Unmet Opportunities For Near-Term if Risky Breakthroughs

 

 

 

This past year, Congress has wisely voted to create a new agency, ARPA-E, to try to fill a huge gap which is well known to everyone at the forefront of energy technology.

 

This gap is often called “the valley of death.” Between the world of true basic research (typically funded by NSF or by “6-1” funds in DOD), and the world of large scale demonstration projects for DOE, there is room for well-focused small-scale strategic research aimed at opening up radically new ways of doing things. There is a need for research projects which try to finding new ways to double performance, or to explore new approaches to well-defined challenges… projects which are too well-defined for existing permanent NSF programs, but too unproven for billion dollar demonstration projects. Or to put it another way… those of us who have worked at the front lines of technology research know that there are huge potential opportunities out there to change the game which are simply falling between the cracks.

 

Unfortunately – it is not such a simple thing to fill this gap. The traditional practices at DOE have involved huge projects and large stakeholders, and a culture of operation aimed at those kinds of projects. Before getting too far into setting up ARPA-E, DOE wisely issued a “request for information” for ideas on how to rise to this challenge:

 

http://arpa-e.energy.gov/public/rfi.pdf

 

Because ARPA-E asked for separate stand-alone comments on each of about ten major areas, I submitted three sets of recommendations,

one for R&D to support electrification of transportation,

one for R&D to support advanced renewable fuels,

and one for R&D for more efficient vehicles and central station renewable electricity.
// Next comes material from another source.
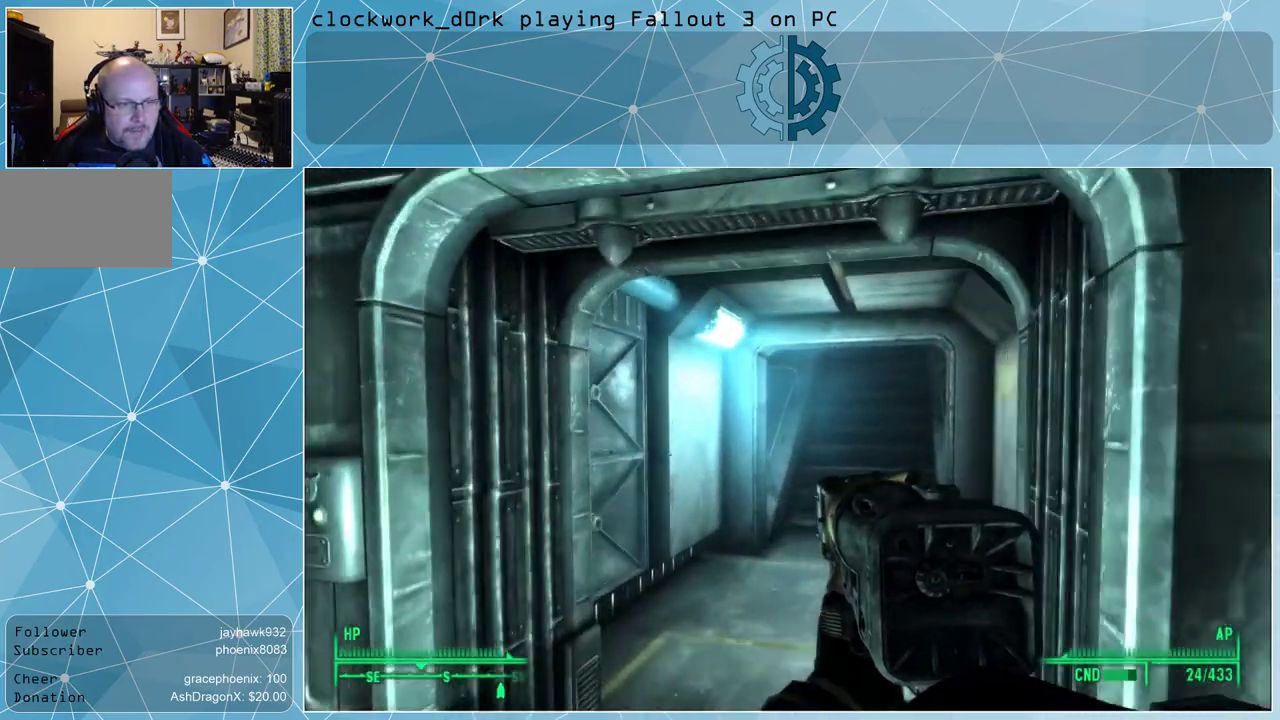
{"keys": ["w"], "mouse": [], "events": []}
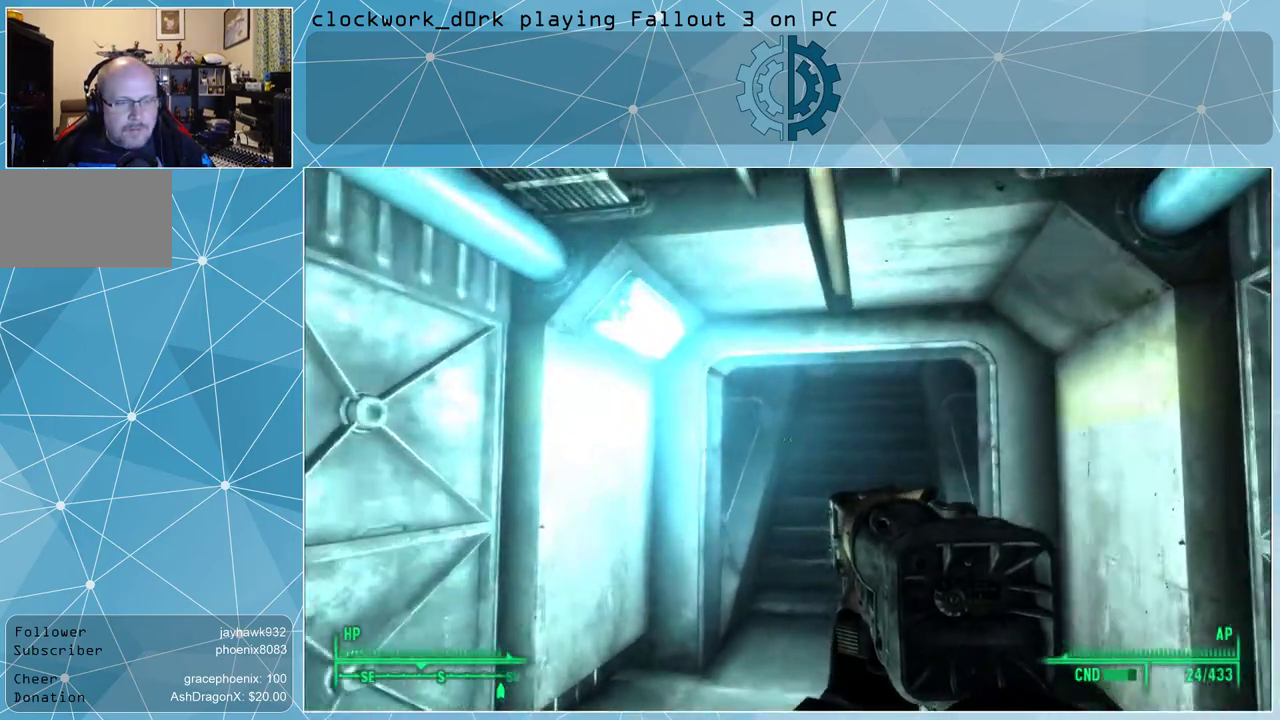
{"keys": ["w"], "mouse": [], "events": []}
These are the three where the potential impact of new R&D on the “global game” is greatest.

 

In that last set of recommendations, I noted that the “smart grid” – another whole topic  -- is also important,

but I deferred to a paper I presented at a recent IEEE conference on that topic

 

These recommendations are essentially a more detailed version of what I proposed in the “research” section of the oil independence bill I recently drafted, which is posted in full with various levels of explanation at www.werbos.com/oil.htm.

 

Higher-level policy people have often asked me: “Why are you asking for such a small amount of money? $60 or $70 million per year to change the entire world energy system? That’s less than one mid-sized demo!” In fact, my bill (and my comments) do not ask for new money at all; it is a question of making room for something new in existing appropriations.

 

People in the university and small business research community know that a “mere” $20 million/year permanent new research program could actually have a huge impact, compared to the very meager funds which are available today all across the many topics in which basic research is conducted today.

 

There are many people who assume that fundamental research always means nonfocused, nonstrategic research with no chance of a big short-term benefit. This is a gross misconception which causes great losses. In my web page in general I have tried to show how strategic thinking and perspective can be hugely important in keeping us from getting lost, even when we address the most difficult fundamental question of science such as “what is mind?” and “how does the universe work?” Certainly it would take many decades at best for us to fully answer these questions, even if we were mature enough to do the best we could. But equally certainly – there are already important benefits emerging from research into those questions.

 

At NSF, I remember many cases where a review panel would be looking at two proposals for the same application area – one a “low risk” proposal using established methods, and an other one a “high risk” proposal approaching things in a radically different way. In some cases we would end up funding some of both. (Numerical budget quotas and management timidity tend to vary a lot, and tend to favor the “low risk” projects, despite strong official policies at the top to favor the transformative projects.) Experience has shown that the probability of producing no useful innovation was much HIGHER with the “low risk” projects, because when well-known methods are applied to well-trod ground, the probability of anything useful and new is small. In those cases where the riskier projects did succeed, they often led to large IMMEDIATE benefits, though the lag time to penetrate a new commercial market would depend a lot on the lag times inherent to that market. (Missile interceptors often move a lot faster than electric utility systems, in part because of the effects of competition.) With many well-grounded but novel technologies, the risk is more a matter of human risk than of the viability of the technology itself. Virtually all of the technologies I proposed to ARPA-E are well-grounded in that way. Virtually all have well over a 50% probability of being able to change the world, if only we could manage to do full justice to them. The risk lies in us, not in the technology itself. There should ALSO be R&D in riskier technologies, more like 10-50% objectively, but for now I focus my policy-level efforts on cases where our shoelaces are right in front of us and we need to tie them fast or get eaten up soon by what’s chasing us.

 

How can the risk lie in us, not in the technology? I can think of cases where a woman had an excellent R&D plan… but couldn’t carry it through because of an authoritarian husband showing up at the last minute, taking over and screwing up. I can think of cases where a key researcher came from a culture quite different from that of key people in the funding world, and that got in the way. It may seem hard to imagine human beings throwing away what could be the future of all of humanity just in order to enforce their own cultural rules… but it happens every day. I do hope that the new intelligent focus of ARPA-E will rise above these forces of inertia… at least enough to capture a good share of the huge breakthroughs which are just sitting there and wainting for us.